--- Problem details ---
The answer is a stretch of the material below, returned exactly: the line containing "table_cell [788, 941, 798, 946]", the line containing "Document page, 1275x1650 pixels.", and all lines between.

--- Available data ---
[Start of section]
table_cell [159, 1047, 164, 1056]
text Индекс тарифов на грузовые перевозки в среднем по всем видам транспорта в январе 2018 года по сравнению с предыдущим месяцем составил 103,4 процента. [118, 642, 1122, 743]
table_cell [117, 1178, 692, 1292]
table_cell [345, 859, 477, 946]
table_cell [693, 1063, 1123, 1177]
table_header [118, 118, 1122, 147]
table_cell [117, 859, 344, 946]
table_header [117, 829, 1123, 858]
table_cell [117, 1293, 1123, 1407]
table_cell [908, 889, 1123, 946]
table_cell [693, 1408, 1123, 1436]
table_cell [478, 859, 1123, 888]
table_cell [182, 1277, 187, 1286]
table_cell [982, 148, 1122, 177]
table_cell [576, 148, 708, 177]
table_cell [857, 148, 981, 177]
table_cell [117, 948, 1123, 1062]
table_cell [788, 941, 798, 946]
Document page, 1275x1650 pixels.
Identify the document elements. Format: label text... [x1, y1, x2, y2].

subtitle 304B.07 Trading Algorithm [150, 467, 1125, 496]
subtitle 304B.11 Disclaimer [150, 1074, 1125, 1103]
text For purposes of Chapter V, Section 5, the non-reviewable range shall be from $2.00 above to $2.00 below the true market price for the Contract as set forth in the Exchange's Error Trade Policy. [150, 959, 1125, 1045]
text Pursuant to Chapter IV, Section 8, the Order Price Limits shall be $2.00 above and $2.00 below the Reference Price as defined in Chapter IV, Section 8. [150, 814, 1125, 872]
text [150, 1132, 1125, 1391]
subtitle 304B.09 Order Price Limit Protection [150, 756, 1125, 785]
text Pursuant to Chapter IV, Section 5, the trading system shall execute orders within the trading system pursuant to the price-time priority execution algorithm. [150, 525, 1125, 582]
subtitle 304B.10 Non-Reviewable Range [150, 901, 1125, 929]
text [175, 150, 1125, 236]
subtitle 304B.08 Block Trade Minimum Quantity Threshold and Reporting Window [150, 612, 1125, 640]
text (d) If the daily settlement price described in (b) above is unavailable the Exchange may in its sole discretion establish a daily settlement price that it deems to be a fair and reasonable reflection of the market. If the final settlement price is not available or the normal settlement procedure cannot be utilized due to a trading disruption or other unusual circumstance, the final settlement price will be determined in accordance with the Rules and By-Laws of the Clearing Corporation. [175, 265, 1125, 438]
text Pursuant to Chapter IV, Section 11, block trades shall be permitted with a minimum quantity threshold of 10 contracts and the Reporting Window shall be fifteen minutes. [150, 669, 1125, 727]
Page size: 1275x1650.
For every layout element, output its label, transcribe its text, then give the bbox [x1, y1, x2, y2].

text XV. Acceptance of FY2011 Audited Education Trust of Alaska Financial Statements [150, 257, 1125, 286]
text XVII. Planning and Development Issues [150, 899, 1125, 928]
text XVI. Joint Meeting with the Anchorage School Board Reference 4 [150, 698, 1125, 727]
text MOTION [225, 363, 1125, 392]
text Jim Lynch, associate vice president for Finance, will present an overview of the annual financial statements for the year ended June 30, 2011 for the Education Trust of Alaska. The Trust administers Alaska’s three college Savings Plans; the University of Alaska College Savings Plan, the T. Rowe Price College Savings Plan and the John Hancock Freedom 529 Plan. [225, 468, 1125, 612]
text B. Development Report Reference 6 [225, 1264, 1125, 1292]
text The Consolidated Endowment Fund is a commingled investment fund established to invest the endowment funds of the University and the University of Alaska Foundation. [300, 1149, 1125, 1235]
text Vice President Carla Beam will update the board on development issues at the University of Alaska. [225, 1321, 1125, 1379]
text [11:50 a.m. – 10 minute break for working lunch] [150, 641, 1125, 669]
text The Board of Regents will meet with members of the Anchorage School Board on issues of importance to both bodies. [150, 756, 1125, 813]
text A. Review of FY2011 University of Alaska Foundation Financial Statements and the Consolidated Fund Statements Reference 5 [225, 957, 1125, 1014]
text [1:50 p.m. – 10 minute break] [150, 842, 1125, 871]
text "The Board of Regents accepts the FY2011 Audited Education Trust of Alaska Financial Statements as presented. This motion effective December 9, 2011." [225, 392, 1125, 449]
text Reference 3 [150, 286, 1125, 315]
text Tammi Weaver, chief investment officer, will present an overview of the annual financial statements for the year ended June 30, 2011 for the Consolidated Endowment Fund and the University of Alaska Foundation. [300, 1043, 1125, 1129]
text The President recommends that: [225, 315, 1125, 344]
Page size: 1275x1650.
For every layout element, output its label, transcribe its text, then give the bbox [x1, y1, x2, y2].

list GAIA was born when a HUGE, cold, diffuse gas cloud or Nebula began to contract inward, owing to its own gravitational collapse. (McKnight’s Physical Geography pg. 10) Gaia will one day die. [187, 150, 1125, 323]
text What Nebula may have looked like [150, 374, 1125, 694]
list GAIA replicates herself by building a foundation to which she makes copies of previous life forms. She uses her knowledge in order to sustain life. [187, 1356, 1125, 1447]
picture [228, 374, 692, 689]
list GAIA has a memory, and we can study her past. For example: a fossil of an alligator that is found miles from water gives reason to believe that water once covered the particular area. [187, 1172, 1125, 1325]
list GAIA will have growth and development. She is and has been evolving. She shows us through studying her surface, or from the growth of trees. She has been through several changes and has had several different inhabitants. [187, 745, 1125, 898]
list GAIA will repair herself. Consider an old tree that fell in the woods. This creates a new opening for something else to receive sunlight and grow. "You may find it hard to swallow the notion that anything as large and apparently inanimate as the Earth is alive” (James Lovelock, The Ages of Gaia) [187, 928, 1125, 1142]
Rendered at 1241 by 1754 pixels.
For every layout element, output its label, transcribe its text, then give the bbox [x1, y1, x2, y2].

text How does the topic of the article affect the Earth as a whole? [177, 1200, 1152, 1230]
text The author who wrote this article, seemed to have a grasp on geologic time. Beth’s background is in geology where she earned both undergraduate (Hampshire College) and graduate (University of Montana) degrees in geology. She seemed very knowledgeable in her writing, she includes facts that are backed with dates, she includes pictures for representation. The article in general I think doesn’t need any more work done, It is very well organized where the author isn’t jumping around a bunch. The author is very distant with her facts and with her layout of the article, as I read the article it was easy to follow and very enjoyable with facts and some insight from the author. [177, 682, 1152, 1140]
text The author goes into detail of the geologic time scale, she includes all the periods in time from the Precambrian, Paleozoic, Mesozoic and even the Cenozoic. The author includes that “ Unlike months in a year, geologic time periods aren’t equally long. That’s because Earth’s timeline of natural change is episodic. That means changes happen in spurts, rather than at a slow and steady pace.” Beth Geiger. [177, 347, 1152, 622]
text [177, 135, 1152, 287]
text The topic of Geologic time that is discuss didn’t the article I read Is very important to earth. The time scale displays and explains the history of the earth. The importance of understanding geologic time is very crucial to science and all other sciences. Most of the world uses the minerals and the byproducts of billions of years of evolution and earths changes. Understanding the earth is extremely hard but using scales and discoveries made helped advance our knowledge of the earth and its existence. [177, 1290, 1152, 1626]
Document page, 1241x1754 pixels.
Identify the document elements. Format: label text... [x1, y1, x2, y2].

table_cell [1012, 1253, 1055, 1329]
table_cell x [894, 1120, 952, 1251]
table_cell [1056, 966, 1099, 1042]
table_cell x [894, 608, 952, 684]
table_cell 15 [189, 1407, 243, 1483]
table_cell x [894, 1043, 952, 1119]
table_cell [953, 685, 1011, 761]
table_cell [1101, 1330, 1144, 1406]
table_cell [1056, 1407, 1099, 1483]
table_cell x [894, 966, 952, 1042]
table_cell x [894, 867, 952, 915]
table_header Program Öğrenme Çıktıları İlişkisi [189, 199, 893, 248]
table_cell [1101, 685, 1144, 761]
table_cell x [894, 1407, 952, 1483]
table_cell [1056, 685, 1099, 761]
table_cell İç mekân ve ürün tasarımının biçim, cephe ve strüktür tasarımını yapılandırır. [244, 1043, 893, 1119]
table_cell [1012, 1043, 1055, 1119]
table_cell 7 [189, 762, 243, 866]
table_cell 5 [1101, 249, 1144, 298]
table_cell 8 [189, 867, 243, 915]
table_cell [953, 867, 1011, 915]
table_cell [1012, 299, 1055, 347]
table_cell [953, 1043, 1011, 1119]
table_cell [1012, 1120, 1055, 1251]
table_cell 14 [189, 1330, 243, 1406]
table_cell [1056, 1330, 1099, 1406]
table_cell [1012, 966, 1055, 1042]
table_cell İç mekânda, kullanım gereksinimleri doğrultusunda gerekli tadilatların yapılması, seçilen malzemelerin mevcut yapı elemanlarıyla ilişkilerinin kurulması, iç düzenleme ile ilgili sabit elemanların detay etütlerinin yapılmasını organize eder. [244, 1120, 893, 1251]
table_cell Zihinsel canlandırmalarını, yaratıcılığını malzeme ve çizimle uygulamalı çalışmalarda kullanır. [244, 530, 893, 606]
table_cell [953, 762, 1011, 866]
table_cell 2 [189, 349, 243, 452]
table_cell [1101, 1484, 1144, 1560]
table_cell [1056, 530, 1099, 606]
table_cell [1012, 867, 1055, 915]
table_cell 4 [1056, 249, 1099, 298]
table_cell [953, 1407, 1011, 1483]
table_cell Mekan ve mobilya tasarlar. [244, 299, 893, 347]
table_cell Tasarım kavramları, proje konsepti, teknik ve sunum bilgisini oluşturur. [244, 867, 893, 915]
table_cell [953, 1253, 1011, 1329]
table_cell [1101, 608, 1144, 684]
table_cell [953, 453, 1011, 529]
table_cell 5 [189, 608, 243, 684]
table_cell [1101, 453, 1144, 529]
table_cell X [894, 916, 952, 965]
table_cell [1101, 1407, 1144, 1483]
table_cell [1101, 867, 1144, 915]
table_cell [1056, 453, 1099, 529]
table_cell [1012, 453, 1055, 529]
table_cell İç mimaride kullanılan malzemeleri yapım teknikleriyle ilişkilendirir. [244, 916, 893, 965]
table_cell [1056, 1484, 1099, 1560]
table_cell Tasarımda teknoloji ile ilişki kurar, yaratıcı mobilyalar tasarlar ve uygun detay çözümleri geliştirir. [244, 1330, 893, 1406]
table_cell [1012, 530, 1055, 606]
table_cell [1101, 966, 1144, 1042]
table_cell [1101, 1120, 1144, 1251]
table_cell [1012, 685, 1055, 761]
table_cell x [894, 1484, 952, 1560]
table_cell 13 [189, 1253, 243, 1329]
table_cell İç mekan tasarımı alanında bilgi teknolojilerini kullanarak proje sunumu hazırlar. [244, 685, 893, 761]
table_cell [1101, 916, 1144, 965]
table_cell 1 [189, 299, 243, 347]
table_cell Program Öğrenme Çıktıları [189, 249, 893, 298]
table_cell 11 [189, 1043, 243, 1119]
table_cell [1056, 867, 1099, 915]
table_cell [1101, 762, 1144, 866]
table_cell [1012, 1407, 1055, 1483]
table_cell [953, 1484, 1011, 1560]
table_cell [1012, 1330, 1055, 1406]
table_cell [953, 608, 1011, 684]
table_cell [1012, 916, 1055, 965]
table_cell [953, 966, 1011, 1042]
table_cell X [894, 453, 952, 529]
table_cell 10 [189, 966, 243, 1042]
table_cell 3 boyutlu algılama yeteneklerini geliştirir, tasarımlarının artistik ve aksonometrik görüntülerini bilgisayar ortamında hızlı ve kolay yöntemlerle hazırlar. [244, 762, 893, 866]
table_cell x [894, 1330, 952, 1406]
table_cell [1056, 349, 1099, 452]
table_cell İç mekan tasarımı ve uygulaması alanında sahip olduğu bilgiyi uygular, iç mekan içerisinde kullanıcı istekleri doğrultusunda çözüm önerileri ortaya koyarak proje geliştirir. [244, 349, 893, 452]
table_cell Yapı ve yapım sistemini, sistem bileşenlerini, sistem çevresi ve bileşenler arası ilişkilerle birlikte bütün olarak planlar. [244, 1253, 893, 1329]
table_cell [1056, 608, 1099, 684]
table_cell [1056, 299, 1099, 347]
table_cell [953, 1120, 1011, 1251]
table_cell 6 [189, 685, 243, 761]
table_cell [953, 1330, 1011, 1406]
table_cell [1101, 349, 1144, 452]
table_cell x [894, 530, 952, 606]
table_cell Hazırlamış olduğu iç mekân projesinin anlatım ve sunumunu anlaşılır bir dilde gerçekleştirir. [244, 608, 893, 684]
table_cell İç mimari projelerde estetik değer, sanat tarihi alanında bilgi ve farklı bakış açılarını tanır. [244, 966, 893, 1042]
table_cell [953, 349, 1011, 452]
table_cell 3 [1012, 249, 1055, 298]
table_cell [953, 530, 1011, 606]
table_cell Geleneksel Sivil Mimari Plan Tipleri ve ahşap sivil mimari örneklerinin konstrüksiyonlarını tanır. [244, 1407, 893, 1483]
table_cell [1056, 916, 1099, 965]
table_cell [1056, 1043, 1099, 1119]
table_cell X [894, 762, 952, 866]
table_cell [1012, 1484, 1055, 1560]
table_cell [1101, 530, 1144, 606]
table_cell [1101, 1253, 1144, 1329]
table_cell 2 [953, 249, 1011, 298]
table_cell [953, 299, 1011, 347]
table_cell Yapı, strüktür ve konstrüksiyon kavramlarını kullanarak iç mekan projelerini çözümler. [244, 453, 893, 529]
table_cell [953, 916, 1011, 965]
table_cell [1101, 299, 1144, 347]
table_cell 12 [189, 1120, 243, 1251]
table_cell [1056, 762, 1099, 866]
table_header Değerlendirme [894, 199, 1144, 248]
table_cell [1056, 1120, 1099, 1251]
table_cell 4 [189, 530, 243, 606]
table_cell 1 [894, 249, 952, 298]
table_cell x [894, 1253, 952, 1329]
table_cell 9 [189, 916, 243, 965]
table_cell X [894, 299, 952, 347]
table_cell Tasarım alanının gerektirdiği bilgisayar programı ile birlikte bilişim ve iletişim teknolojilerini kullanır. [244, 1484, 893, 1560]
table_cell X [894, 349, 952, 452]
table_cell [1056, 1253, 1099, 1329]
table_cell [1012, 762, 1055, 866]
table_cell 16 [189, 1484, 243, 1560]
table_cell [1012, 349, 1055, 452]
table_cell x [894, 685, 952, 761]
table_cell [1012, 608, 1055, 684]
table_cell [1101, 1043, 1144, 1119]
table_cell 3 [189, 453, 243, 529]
[End of section]
--- Answer section ---
table_cell [788, 941, 798, 946]
Document page, 1275x1650 pixels.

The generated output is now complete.